__What is being asked__
Change "Shift log" to "Duty log" in the listing from its first line up to and including the line with "Entered: 6 h 24 min". Give those lines back with nothing else altered.
─── Records supplied
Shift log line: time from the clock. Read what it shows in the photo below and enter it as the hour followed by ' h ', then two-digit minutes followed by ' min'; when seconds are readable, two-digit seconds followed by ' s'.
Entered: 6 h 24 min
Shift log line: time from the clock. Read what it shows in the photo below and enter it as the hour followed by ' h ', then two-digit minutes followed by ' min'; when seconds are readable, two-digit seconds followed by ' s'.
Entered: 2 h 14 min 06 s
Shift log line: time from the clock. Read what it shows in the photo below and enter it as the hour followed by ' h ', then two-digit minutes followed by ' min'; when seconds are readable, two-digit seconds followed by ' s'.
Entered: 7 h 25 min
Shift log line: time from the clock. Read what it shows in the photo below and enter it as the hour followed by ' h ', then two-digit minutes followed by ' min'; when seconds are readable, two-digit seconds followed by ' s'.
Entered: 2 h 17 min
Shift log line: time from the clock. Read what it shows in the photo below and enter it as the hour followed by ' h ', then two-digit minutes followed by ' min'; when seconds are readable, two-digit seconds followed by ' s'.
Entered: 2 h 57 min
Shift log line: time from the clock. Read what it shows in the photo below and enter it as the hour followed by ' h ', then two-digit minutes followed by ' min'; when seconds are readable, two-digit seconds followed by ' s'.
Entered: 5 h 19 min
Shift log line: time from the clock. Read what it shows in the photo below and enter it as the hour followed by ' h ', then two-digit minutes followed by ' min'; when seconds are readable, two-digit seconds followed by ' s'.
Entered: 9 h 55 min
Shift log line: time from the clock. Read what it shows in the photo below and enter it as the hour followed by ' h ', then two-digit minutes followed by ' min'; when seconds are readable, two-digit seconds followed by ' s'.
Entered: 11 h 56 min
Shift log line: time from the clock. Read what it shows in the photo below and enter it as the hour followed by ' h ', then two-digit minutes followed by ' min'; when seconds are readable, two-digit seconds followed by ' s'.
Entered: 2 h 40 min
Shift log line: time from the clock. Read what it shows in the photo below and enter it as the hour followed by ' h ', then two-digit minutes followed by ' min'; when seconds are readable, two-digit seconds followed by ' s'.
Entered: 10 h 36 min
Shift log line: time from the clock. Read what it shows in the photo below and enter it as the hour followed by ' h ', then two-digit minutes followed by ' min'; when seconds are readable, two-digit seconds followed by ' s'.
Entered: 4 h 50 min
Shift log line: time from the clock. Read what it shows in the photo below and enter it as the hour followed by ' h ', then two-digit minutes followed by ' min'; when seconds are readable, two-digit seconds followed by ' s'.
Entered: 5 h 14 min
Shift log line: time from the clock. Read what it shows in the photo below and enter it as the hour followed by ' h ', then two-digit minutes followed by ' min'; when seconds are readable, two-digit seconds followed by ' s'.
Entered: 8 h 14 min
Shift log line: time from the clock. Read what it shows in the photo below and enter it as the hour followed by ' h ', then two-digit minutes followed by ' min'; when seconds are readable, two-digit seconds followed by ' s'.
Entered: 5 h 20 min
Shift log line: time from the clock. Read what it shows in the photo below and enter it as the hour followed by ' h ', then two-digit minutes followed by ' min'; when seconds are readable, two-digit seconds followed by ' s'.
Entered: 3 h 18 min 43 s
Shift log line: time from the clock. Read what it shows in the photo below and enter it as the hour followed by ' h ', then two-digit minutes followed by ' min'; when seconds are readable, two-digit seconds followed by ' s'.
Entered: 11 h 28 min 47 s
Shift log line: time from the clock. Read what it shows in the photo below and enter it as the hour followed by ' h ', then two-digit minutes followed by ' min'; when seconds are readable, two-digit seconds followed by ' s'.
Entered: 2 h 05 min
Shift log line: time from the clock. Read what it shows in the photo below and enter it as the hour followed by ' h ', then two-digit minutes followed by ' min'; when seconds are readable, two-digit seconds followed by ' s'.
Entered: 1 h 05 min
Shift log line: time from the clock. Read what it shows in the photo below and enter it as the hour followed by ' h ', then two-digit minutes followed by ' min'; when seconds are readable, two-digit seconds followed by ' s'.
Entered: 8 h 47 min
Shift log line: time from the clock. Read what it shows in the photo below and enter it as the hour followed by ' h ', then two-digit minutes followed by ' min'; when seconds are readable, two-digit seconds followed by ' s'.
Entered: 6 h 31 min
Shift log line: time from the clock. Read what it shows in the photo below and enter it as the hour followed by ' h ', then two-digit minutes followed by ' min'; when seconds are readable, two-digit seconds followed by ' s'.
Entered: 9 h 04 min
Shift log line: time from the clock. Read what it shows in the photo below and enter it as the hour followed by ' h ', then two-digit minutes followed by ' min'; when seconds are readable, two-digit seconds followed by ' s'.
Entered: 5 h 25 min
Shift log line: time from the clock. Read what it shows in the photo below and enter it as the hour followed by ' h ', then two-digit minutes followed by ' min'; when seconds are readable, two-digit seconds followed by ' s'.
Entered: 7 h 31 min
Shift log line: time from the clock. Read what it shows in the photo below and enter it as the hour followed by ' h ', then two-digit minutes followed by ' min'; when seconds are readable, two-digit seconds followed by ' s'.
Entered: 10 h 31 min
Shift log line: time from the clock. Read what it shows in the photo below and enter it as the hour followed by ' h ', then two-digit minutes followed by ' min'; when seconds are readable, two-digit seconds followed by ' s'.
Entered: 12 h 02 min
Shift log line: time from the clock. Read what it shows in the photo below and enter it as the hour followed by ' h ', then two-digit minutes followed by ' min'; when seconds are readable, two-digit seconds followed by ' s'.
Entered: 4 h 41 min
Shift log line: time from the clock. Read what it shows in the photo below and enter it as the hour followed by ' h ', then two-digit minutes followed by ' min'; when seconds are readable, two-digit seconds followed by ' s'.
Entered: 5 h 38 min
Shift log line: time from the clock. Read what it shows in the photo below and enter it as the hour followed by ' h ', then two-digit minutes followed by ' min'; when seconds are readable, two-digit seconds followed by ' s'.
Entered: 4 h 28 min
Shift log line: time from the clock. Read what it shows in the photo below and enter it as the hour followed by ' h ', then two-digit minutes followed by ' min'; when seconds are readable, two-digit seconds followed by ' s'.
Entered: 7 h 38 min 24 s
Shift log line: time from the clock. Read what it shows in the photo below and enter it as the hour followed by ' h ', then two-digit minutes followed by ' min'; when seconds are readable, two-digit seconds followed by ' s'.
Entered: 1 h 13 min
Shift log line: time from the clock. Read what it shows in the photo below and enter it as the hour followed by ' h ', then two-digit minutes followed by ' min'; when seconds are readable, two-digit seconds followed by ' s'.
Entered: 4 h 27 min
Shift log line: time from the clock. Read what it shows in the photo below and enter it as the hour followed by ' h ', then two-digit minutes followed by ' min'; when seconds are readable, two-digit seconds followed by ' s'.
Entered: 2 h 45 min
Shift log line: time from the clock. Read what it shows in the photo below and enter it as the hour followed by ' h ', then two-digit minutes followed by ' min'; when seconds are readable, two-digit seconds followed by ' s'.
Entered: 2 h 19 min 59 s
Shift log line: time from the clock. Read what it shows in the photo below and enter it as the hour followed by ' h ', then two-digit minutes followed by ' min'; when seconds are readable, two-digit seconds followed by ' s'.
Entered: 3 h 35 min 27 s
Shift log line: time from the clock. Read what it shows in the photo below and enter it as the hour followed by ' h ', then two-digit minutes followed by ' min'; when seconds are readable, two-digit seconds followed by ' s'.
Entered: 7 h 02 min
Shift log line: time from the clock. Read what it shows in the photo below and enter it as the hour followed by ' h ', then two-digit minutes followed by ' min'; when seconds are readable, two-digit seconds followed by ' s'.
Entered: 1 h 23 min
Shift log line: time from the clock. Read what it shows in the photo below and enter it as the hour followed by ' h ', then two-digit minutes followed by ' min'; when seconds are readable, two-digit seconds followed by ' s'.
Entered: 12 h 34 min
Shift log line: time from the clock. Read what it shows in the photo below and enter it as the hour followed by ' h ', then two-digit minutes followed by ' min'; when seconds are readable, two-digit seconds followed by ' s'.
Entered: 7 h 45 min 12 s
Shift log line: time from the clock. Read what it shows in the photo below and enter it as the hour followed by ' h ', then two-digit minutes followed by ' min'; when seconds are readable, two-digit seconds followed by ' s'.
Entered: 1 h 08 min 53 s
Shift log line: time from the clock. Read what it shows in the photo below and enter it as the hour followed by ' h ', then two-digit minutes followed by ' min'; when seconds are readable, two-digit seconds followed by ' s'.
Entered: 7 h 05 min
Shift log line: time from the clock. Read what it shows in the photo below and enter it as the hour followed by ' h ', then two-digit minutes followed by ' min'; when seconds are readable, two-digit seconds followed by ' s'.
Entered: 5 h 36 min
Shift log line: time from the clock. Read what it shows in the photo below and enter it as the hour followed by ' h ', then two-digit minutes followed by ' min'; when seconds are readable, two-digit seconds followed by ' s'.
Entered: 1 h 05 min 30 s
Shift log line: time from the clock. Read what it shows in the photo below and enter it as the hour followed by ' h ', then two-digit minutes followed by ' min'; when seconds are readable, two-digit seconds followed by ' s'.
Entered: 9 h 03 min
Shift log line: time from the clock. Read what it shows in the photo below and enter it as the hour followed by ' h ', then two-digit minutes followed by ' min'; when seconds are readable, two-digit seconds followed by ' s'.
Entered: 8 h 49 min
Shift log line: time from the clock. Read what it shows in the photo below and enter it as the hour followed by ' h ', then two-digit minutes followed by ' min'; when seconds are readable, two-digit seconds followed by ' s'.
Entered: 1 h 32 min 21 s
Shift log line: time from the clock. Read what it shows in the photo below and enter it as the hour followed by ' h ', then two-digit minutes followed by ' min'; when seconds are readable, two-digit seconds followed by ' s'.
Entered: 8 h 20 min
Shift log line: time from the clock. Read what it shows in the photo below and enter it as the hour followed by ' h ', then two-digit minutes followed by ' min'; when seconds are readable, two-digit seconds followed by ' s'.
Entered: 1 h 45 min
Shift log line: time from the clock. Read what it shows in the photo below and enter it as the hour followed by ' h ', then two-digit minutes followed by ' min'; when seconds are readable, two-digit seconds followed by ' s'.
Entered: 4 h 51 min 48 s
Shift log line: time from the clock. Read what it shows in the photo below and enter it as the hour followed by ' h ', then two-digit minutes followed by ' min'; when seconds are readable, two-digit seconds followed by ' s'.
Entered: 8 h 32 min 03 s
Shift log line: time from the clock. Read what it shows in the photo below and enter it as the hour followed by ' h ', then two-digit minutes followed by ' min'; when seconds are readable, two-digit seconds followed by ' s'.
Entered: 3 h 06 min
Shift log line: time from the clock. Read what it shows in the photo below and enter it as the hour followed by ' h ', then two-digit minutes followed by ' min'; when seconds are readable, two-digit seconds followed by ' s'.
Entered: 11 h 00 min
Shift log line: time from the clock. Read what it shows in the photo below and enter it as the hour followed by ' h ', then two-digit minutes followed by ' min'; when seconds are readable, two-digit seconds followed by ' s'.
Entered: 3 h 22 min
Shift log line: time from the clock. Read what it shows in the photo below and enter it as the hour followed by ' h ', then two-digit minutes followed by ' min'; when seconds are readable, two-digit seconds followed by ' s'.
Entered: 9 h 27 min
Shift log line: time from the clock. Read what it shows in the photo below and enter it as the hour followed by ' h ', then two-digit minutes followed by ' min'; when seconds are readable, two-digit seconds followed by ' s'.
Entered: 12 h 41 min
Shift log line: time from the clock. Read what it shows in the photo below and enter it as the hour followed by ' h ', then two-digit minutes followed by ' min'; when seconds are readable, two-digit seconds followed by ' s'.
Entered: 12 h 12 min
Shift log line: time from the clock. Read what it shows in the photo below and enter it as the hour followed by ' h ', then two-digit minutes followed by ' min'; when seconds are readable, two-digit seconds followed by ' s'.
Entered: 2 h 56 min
──────
__Answer for the task__
Duty log line: time from the clock. Read what it shows in the photo below and enter it as the hour followed by ' h ', then two-digit minutes followed by ' min'; when seconds are readable, two-digit seconds followed by ' s'.
Entered: 6 h 24 min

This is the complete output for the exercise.